A Nomura research report looks at the rising financial risk premium across Asia. It shows that economic fundamentals are not as bad as they were in 1996. However, Asia’s external surplus has been eroded by a torrid financial expansion, which was fueled by very easy monetary policy. In the absence of a correction of this policy stance, there is an increasing danger that capital outflows will trigger a sudden stop to these accommodative financial conditions.
Asia’s rising risk premium
Nomura Global Markets Research – June 2013
Full report is proprietary research of Nomura Global Markets. Please contact for access.
Deteriorating external balances as consequence of soaring financial leverage
“Asia’s current account trend has undergone a dramatic change since the global financial crisis. On a four-quarter rolling sum basis, the Asia 11’s surplus has narrowed from a peak of USD726bn (6.3% of GDP) in Q3 2007 to USD327bn, (1.6% of GDP) in Q4 2012, the smallest surplus recorded since the Asian crisis in Q4 1997.”
“From the peak in 2007 to Q1 2013, current account surpluses have narrowed by more than 13pp of GDP in Hong Kong, Malaysia and Singapore and by 8-9pp of GDP in China, India and Thailand. The sharp narrowing swung the current accounts of India and Indonesia into deficits of 3.6% of GDP and 2.4% of GDP, respectively, in Q1 2013.”
“The narrowing of China’s current account surplus from 10.1% of GDP in 2007 to 2.3% of GDP in 2012 can be 83% explained by the surge in gross domestic investment from 41.6% of GDP in 2007 to 48.1% of GDP in 2012…In India and Indonesia, the swing to deficits has more to do with a lack of reforms causing domestic supply-side bottlenecks and crimping domestic savings. In other countries, the narrowing surpluses are chiefly a result of insufficient saving, which reflects the rapid build-up of debt.”
“Asia’s average ratio of domestic private debt to GDP was 167% in 2012, significantly higher than in 1996 – and the property markets in most of these countries are frothy. It is not only the level of leverage, but also the speed of the buildup. In the four years since the global financial crisis, the ratio of private domestic debt to GDP has increased by over 50 percentage points (pp) of GDP in Hong Kong and Singapore, and between 30-40pp in Malaysia, Korea, China and Thailand. Based on the latest available data, domestic private credit is continuing to outpace nominal GDP in all countries but Korea.”
“Monetary policy is even looser once the stage of the financial cycle is taken into account. We measure the financial cycle for each country by combining domestic private credit and property prices. The financial cycles in most countries are currently above trend and out of sync with the business cycle.”
“Asia has come to rely increasingly on macroprudential tools in its attempts to contain credit and property market booms. But macroprudential tools are not the Holy Grail. These tools risk lulling central banks into a false sense of believing that policy has been sufficiently tightened only to find out that, over time, as loopholes are found, these tools have turned out to be a poor substitute for higher interest rates.”

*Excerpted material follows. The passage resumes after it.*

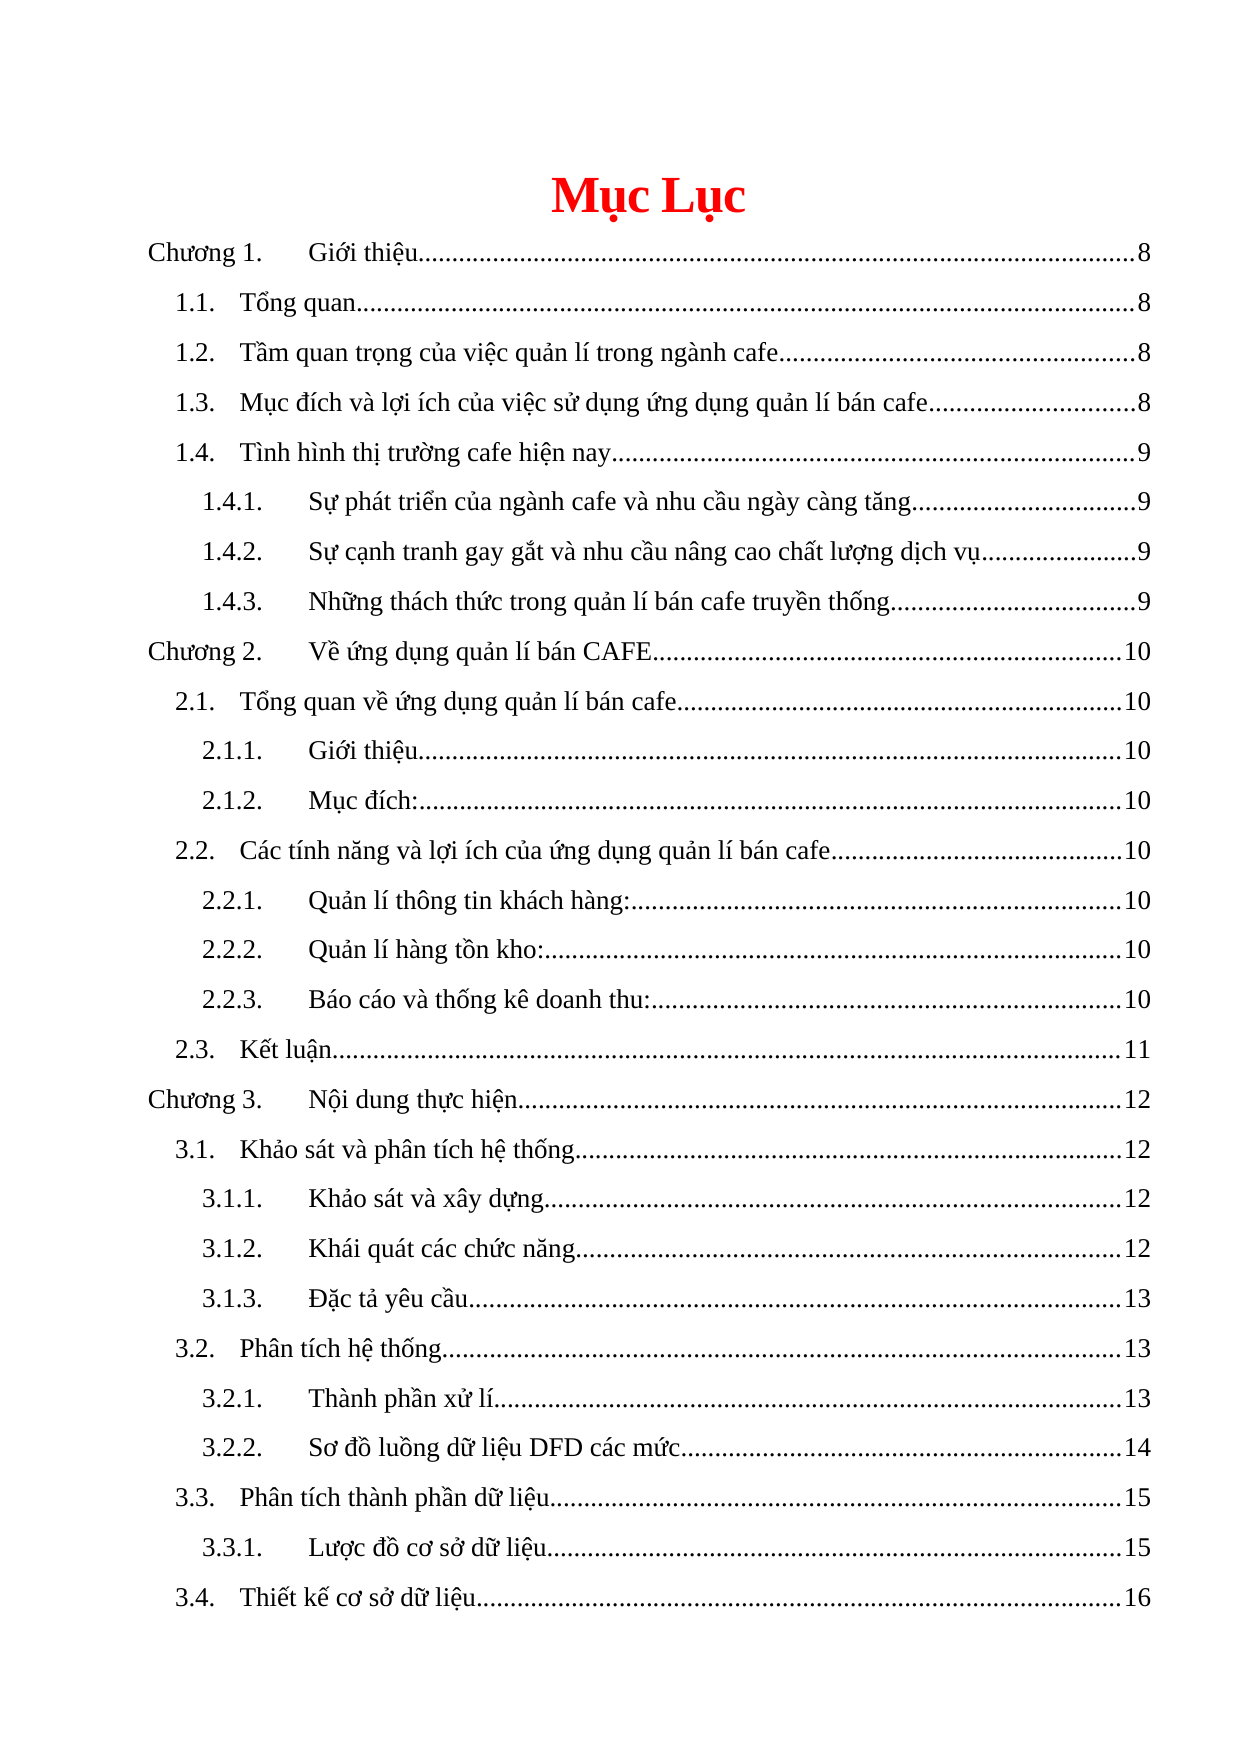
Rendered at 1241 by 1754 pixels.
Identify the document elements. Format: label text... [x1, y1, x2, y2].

Comparison to the 1990s Asian Crisis
“While Asia’s economic fundamentals have deteriorated since the global financial crisis, they are still much better than in 1996, but comparisons to 1996 may not be valid. To avoid future crises, the time to arrest the slide in the region’s fundamentals is now. As explained in the next section, this will require a move away from ultra-loose counter-cyclical policies and an increased focus on structural reforms. The one strong conclusion from this comparison is that, with the possible exceptions of India and Indonesia, balance of payments crises are much less likely, as Asia’s FX reserves are much larger than before the Asian crisis. Although, if remedial action is not taken soon, domestic financial crises in Asia will become more likely.”